PASSAGEM SELECIONADA =>
O último destes oficiais, Fernando Augusto Pereira da Silva teve carreira destacada tendo chegado a Ministro da Marinha em 1925 e 1926 como se pode ver na Wikipedia (1871-1943). Diz-se aí sobre a sua comissão em Moçambique na época que aqui seguimos: "Fez a sua primeira saída para o mar, ainda como aspirante, em 1893, numa viagem à então África Oriental Portuguesa...Promovido a guarda-marinha a 20 de Julho daquele ano, é destacado para a corveta Rainha de Portugal, então afecta à Divisão Naval do Índico, sediada em Moçambique. Durante a sua permanência no Índico, dá-se o ressurgimento da resistência à presença portuguesa em Moçambique ... Neste contexto, a recém-criada (município e vila em 1875; cidade em 1887) cidade de Lourenço Marques é ameaçada por forças comandadas pelo régulo Mahazuli, levando a que o grosso das forças navais portuguesas fosse destacado para a sua defesa. A bordo da Rainha de Portugal, Pereira da Silva chega à baía de Lourenço Marques a 9 de Setembro (de 1894). O primeiro ataque ocorreu na noite de 23 de Setembro, sendo rechaçado mas com grandes baixas de parte a parte. Os ataques sucederam-se durante o mês de Outubro, apenas cessando com a chegada da expedição de socorro entretanto enviada de Lisboa. Promovido a segundo-tenente em 7 de Dezembro de 1895, depois de uma passagem pela fiscalização e defesa costeira metropolitana, Pereira da Silva regressa a Moçambique, assumindo a 23 de Junho de 1896 o comando da canhoneira Obús, integrando a Esquadrilha do Zambeze". 
Podemos ver essa lancha canhoneira (o canhão está à frente bem visível) em foto do Arquivo da Marinha:

FOTO 7
Obus com duas rodas de pás laterais (side wheeler)

(Entradas do conjunto de dados)
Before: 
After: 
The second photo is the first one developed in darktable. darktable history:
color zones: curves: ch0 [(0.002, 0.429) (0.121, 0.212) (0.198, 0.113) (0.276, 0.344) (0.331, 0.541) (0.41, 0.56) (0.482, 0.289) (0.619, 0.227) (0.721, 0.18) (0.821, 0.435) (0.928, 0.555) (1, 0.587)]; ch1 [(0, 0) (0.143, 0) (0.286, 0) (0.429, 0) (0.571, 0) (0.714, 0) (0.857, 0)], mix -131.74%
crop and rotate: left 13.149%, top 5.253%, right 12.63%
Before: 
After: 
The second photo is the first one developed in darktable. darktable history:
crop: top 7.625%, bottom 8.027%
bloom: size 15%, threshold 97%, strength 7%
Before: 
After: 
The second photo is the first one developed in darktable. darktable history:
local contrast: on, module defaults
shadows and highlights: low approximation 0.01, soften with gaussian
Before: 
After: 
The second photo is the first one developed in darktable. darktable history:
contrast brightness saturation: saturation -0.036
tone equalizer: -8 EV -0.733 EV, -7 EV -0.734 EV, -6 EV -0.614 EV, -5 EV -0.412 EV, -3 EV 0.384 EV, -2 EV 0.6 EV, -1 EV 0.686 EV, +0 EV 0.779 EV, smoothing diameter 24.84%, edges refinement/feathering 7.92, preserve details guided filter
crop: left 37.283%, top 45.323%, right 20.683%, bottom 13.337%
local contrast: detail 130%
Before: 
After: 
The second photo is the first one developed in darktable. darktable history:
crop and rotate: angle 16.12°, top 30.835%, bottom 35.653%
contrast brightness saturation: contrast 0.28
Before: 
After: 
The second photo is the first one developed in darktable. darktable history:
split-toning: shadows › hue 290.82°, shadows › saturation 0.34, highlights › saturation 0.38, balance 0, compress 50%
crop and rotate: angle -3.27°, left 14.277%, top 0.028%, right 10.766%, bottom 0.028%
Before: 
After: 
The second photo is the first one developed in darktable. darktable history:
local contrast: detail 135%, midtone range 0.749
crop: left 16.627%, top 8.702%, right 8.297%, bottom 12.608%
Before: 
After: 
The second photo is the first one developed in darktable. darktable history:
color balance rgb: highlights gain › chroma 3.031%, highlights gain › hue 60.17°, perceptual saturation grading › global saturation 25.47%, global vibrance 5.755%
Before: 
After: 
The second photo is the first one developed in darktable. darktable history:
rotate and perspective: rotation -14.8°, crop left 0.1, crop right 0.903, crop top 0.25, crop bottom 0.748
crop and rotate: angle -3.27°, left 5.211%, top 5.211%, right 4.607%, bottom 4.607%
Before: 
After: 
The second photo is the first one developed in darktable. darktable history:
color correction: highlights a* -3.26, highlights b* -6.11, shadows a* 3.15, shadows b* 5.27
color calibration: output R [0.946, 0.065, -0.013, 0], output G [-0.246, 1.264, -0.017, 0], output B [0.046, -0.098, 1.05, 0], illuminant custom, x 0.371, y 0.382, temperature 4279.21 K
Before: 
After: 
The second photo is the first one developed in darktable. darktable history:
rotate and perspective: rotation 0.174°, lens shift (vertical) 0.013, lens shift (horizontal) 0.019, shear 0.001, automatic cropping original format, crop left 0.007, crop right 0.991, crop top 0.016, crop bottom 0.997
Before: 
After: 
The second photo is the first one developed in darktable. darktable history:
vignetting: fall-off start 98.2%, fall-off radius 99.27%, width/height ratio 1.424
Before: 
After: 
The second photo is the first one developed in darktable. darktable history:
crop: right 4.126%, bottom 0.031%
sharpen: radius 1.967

TRABALHO PEDIDO =>
**1.** Responda, segundo o texto sobre Fernando Augusto Pereira da Silva:
(a) Em que ano fez ele a primeira saída para o mar?
(b) Em que data chegou à baía de Lourenço Marques a bordo da Rainha de Portugal?
(c) Que canhoneira passou a comandar a 23 de Junho de 1896?
**2.** Edite um trecho do texto sobre Fernando Augusto Pereira da Silva: comece nas palavras "Podemos ver essa" e pare depois de "laterais (side wheeler)", trocando "lancha canhoneira" por "embarcação".
**3.** Prossiga o texto sobre Fernando Augusto Pereira da Silva a partir do ponto em que termina.
A listagem não tem qualquer relação com o texto sobre Fernando Augusto Pereira da Silva.

RESPOSTAS DO EXERCÍCIO =>
**1.**
(a) Em 1893.
(b) A 9 de Setembro de 1894.
(c) A canhoneira Obús.

**2.**
Podemos ver essa embarcação (o canhão está à frente bem visível) em foto do Arquivo da Marinha:

FOTO 7
Obus com duas rodas de pás laterais (side wheeler)

**3.**
Note-se no que diz este artigo: "As rodas únicas (à ré, stern wheeler) geralmente são usadas em barcos fluviais .. As rodas laterais são usadas tanto em barcos fluviais como em embarcações costeiras. Possuem maior capacidade de manobra, pois a força pode ser direcionada para uma roda de cada vez".  Outra lancha com nome de arma é a Obus (igual à Granada). Segundo o site MGP a lancha Obus (e a Carabina) era uma "lancha-canhoneira de 24t construída em Inglaterra em 1891 para servir nos rios de Moçambique. Armava com um canhão-revólver e uma metralhadora. Em 1908 foi abatida ao efectivo".
Fernando Augusto Pereira da Silva foi demitido do cargo ministerial pelo golpe militar de 1926 que conduziu depois ao Estado Novo e Salazar ao poder mas adaptou-se bem aos novos tempos e em 1935 já na reserva por ter atingido o limite de idade foi "excepcionalmente ... promovido a contra-almirante". A classe de fragatas portuguesas  Almirante Pereira da Silva, três unidades que navegaram entre 1966 e 1985, honrou o seu nome.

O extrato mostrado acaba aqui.